» To do:
When the line containing "# Your usage snapshot - continued" is reached, begin reproducing lines exactly and continue through the last line of the records below.

Stored entries:
****

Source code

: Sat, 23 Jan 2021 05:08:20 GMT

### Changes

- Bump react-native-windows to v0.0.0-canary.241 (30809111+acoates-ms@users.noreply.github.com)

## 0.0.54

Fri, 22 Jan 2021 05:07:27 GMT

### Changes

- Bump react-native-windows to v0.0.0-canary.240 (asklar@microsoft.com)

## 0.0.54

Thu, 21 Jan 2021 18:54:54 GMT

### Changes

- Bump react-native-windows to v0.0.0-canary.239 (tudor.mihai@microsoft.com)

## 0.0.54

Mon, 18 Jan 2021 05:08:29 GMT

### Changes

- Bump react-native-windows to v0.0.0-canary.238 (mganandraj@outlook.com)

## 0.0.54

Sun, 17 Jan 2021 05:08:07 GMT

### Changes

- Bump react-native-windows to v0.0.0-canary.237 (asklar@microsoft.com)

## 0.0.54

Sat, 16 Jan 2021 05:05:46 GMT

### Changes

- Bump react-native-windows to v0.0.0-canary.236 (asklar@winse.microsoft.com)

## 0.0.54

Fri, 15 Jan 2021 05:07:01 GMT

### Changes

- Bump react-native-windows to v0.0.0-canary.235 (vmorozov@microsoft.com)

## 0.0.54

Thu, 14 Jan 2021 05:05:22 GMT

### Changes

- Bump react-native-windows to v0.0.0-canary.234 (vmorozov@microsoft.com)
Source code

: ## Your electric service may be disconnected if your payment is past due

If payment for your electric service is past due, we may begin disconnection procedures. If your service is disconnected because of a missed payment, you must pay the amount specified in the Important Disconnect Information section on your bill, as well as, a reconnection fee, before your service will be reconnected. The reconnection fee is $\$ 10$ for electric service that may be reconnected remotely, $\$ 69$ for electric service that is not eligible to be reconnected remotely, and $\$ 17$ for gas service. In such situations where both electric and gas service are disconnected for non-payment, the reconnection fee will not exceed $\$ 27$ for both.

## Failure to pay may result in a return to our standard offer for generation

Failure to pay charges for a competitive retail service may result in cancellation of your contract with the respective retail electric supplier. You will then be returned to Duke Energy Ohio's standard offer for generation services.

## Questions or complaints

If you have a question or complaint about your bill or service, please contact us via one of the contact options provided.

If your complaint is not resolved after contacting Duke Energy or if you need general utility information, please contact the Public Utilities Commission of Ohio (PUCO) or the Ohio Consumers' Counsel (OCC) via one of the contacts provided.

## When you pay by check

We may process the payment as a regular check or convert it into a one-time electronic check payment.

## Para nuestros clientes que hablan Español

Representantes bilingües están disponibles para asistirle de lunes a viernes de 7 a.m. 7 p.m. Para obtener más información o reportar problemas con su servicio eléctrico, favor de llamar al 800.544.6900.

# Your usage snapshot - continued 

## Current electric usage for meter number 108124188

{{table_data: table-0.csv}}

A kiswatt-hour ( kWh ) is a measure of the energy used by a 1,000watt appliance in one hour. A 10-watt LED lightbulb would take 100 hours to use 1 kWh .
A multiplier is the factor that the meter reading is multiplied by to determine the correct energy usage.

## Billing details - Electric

****

» Exercise solution:
# Your usage snapshot - continued 

## Current electric usage for meter number 108124188

{{table_data: table-0.csv}}

A kiswatt-hour ( kWh ) is a measure of the energy used by a 1,000watt appliance in one hour. A 10-watt LED lightbulb would take 100 hours to use 1 kWh .
A multiplier is the factor that the meter reading is multiplied by to determine the correct energy usage.

## Billing details - Electric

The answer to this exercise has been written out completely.